By the time beginning investors have built up enough of a stake to begin serious investing, most have settled on a mix of top-down and bottom-up. As years pass, successful investors tend to put more weight on bottom-up investing. They like the way it cuts risk.

“Top-down” ideas and events get lots of attention in the media and in brokers’ research, so they tend to get “priced into” the market, as traders say. In other words, investors react to this kind of potential calamity or windfall by paying a little less or more for investments than they otherwise would.

Of course, investors may underestimate or fail to recognize good or bad fundamental information for lengthy periods. They may fail to take hidden assets into account for years. Ultimately, good investments go up and bad investments go down, but both can seem to ignore the fundamentals for months if not years.

So, all in all, it pays to focus on the fundamental bottom-up Successful Investor approach—although you need patience to profit from it.

What hidden assets are and why they are important to bottom-up investors

Hidden assets are valuable assets that some investors overlook, discount or disregard altogether. They have special appeal for companies that are using takeovers of other firms to grow. They can be found in real estate and in research spending and elsewhere.

If you buy a stock for its hidden assets, and those assets stay hidden or ignored by investors— or turn out to be less valuable than you thought—it can’t hurt you much. By definition, a stock’s hidden assets have not had much impact on its price so far. If you paid little if anything for the assets, you have little to lose. But the best hidden assets will eventually expand a company’s profits, grab investor attention, and push up its stock price.

You should always look for hidden assets while evaluating a stock.
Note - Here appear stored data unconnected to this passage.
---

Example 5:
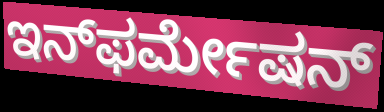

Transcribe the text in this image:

ಇನ್‌ಫರ್ಮೇಷನ್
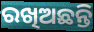
ରଖିଅଛନ୍ତି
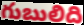
గుబులిది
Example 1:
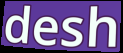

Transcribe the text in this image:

desh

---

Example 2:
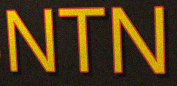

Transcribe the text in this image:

NTN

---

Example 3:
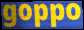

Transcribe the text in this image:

goppo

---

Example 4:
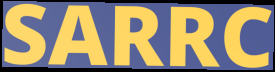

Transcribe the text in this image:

SARRC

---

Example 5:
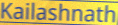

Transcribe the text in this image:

Kailashnath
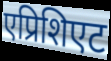
एप्रिशिएट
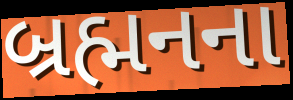
બ્રહ્મનના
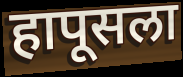
हापूसला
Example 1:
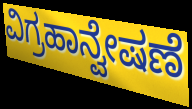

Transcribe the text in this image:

ವಿಗ್ರಹಾನ್ವೇಷಣೆ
If you find them, it will add to the appeal of any stock you find with sound bottom-up fundamentals. 

Patience and the bottom-up investing approach 

Losing patience can cause you to sell your best bottom-up choices right before a big rise.

All too often, investors buy a promising stock just as it enters a period of price stagnation. Even the best-performing stocks run into these unpredictable phases from time to time. They move mainly sideways in a wide range for months or years before their next big rise begins. (Stock brokers often refer to these stocks as “dead money.”)
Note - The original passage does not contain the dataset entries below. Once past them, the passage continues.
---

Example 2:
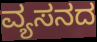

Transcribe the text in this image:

ವ್ಯಸನದ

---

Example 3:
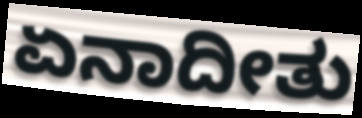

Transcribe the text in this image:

ಏನಾದೀತು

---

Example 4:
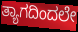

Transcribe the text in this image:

ತ್ಯಾಗದಿಂದಲೇ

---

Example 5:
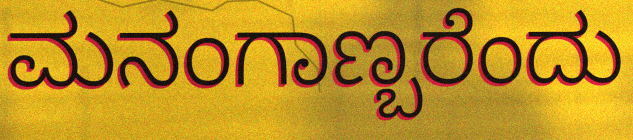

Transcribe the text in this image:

ಮನಂಗಾಣ್ಬರೆಂದು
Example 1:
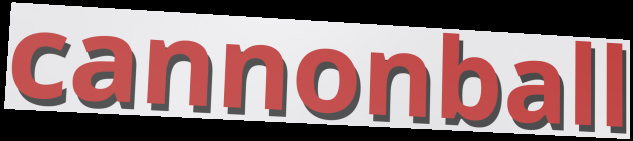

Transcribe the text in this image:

cannonball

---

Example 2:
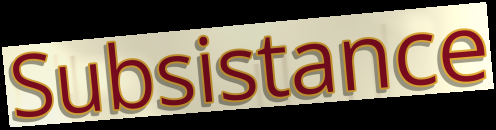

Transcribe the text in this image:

Subsistance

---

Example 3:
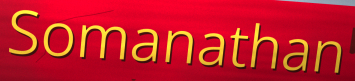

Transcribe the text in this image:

Somanathan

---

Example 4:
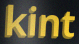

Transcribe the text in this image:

kint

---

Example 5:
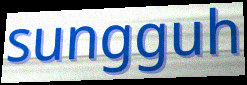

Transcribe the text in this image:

sungguh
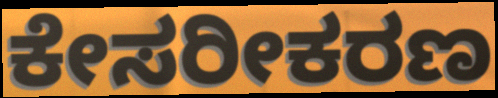
ಕೇಸರೀಕರಣ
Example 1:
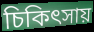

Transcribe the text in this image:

চিকিৎসায়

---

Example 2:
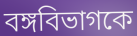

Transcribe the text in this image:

If you lack patience, you run a big risk of selling your best choices in the midst of one of these phases, prior to the next big move upward. If you lose patience and sell, you are particularly likely to do so in the low end of the trading range, when stock prices have weakened and confidence in the stock has waned.
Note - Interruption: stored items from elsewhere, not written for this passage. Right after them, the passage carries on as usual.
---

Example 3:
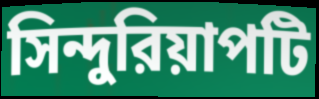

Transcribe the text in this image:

সিন্দুরিয়াপটি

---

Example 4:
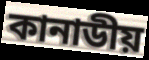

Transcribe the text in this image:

কানাডীয়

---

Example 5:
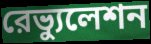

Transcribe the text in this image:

রেভ্যুলেশন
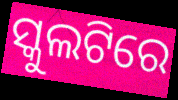
ସ୍କୁଲଟିରେ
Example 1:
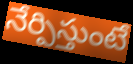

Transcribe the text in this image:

నేర్పిస్తుంటే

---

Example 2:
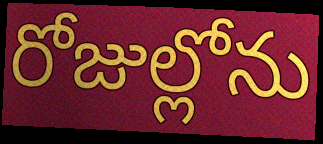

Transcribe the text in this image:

రోజుల్లోను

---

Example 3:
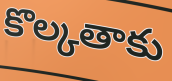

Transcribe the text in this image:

కొల్కతాకు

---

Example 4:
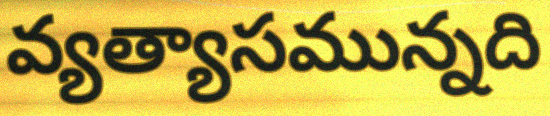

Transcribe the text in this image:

వ్యత్యాసమున్నది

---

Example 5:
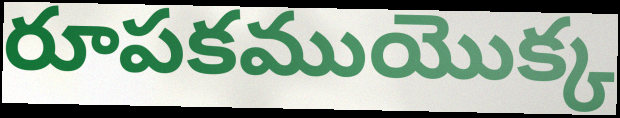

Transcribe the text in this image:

రూపకముయొక్క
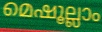
മെഷൂല്ലാം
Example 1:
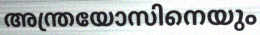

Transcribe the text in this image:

അന്ത്രയോസിനെയും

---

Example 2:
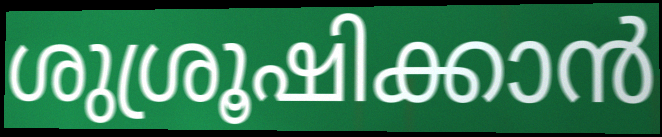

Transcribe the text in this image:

To achieve the best long-term results, we think you should stick with our three-part Successful Investor philosophy:

  • Invest mainly in well-established, dividend-paying companies, with a history of rising sales if not earnings and dividends.
  • Spread your money out across most if not all of the five main economic sectors: Manufacturing & Industry; Resources & Commodities; Consumer; Finance; Utilities.
  • Downplay or avoid stocks in the broker/media limelight. When stocks spend time in the limelight, they tend to become overpriced, and this leaves them vulnerable to a sharp downturn on any hint of bad news. Instead, look for stocks with hidden value that are less widely recognized—at least so far—as attractive investments.

What are the reasons you would take a top-down strategy over a bottom-up investing approach?

How has your investing approach changed over time? Do you have a preferred strategy that’s different from when you began investing?